(560g) Differentiation Characteristics of Bone Marrow Derived Mesenchymal Stem Cells on Immobilized Glycosaminoglycans

Proteoglycans in the extracellular matrix play an important role in determining the cell behavior such as proliferation, migration and differentiation and the glycosaminoglycan (GAG) side chains of proteoglycans are the primary determinants of their function. Therefore we hypothesized that the mesenchymal stem cell (MSC) proliferation and differentiation could be manipulated by adjusting the nature and composition of the extracellular matrix polysaccharide environment in vitro. In this study we explored the proliferation and differentiation responses of marrow-derived MSCs cultured on surface-grafted GAGs.

In order to obtain a variety of GAG surfaces for MSC culture, and differentiation, immobilization surfaces were formed in tissue culture plates by casting chitosan (poly-beta-1,4-N-acetylglucosamine) membranes. Various GAGs were then immobilized on the membranes by covalently linking the GAG carboxyl groups to the free amine groups on chitosan using EDC as the crosslinking reagent. Six different GAGs (heparin, heparan sulfate, dermatan sulfate and chondroitin sulfateA, chondroitin sulfate C and hyaluronan) were immobilized on chitosan membranes at GAG to chitosan mass ratios ranging from 0.04 to 1.0. Cell growth kinetics were quantified by cell counts and by measurement of metabolic activity using the MTT assay.

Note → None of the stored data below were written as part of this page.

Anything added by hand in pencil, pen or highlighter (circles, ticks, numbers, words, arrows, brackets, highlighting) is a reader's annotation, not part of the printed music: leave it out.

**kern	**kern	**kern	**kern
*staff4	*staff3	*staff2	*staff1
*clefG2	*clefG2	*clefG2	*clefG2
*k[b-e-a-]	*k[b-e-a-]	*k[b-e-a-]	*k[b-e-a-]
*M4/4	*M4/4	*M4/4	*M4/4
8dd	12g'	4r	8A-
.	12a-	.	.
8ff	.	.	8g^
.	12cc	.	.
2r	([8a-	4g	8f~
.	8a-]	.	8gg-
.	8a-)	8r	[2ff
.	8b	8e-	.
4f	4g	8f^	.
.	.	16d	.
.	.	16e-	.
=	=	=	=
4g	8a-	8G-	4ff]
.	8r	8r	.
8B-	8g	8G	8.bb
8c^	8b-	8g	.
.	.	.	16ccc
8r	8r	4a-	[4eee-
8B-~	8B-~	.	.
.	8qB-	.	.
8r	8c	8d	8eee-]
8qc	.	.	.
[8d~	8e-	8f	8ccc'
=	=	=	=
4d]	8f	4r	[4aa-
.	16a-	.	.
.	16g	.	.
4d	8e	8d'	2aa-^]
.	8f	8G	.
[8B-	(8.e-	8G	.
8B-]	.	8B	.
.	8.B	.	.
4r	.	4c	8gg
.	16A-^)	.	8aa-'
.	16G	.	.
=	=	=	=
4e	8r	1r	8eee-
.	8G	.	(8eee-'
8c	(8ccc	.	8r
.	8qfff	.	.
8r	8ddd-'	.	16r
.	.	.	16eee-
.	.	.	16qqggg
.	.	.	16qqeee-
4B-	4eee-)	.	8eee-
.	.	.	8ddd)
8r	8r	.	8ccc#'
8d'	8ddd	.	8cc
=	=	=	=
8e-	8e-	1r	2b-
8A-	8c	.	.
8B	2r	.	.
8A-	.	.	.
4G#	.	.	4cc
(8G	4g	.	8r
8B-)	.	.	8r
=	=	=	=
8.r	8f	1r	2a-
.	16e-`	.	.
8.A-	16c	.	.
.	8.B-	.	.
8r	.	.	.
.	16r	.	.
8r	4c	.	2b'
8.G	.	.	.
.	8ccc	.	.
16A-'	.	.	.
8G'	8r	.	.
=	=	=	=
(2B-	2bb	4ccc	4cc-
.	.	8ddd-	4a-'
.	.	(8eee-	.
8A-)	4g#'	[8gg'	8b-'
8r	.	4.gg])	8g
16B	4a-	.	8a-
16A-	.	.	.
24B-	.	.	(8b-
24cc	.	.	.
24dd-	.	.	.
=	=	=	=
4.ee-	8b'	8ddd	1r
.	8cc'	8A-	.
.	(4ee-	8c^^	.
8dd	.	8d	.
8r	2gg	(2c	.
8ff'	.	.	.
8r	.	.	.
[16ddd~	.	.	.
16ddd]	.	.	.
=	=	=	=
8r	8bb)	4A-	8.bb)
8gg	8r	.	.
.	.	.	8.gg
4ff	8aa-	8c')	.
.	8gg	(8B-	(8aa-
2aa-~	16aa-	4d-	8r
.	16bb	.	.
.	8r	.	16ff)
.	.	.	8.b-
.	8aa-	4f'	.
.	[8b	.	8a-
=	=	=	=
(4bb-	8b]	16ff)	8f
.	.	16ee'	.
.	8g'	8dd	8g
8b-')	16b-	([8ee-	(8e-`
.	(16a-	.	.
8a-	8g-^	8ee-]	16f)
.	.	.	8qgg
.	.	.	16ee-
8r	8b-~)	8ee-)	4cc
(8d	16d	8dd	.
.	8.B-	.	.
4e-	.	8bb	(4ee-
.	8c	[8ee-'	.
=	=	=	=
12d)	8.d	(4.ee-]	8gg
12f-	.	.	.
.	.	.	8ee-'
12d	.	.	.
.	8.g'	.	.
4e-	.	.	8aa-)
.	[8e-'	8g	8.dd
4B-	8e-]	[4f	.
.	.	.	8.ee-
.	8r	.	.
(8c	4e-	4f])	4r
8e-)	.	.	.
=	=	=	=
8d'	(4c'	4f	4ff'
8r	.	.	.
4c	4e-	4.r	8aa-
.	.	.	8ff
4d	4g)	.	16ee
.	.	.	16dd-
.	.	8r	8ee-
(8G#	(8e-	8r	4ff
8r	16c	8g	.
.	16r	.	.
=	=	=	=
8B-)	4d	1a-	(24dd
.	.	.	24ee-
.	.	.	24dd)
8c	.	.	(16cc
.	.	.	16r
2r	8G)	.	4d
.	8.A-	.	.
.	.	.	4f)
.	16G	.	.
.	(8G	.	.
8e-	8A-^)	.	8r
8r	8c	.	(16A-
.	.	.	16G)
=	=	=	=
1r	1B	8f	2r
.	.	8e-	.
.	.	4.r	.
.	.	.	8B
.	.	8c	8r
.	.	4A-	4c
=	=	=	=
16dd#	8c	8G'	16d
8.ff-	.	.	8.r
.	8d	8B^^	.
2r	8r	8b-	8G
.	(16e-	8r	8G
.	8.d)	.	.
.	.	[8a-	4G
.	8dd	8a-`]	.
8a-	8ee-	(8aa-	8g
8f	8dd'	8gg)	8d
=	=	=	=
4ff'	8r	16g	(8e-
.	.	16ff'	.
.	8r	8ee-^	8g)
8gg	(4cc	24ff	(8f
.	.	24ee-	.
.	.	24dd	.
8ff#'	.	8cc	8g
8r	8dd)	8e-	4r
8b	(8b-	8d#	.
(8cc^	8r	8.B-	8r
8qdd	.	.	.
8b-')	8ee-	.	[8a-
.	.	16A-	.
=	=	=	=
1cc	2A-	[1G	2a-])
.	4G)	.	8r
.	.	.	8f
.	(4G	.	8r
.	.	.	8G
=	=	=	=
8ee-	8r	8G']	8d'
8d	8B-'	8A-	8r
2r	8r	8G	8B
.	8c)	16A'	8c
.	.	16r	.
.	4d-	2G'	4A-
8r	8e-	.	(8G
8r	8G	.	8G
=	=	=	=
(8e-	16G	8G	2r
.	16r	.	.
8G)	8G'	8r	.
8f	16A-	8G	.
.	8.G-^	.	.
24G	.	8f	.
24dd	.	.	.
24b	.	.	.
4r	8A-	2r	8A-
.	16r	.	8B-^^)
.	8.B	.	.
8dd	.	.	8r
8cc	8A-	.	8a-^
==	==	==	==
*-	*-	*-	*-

The results show a progression in cell response as a function of both GAG type and surface density, with heparin providing the most favorable environment for cell attachment and proliferation. In contrast, MSC growth was lowest on hyaluronic acid. For all GAGs, the proliferation rate increased with increasing GAG surface density. An ELISA-based evaluation of the relative levels of serum protein binding to the GAG surfaces indicated clear, positive correlations between vitronectin and fibronectin binding and the MSC growth responses. Adipogenic differentiation of MSCs on GAG-chitosan surfaces was also studied. Differentiation of the cells was assessed by Oil Red O staining and measurement of intracellular triglyceride concentration. It was found that a higher number of cells displayed cytoplasmic lipid accumulation on hyaluronan surfaces as a result of differentiation when compared to other GAG surfaces. This result, coupled with the lower proliferation rates and serum protein binding exhibited on hyaluronan surfaces, suggests a negative regulatory role for bound serum proteins with regard to MSC differentiation on immobilized GAG surfaces. However, differential GAG-growth factor binding or direct GAG-receptor interactions may still be significant in this system. Studies on the effects of GAG type and density on the osteogenic and chondrogenic differentiation of MSCs are underway and results will be reported.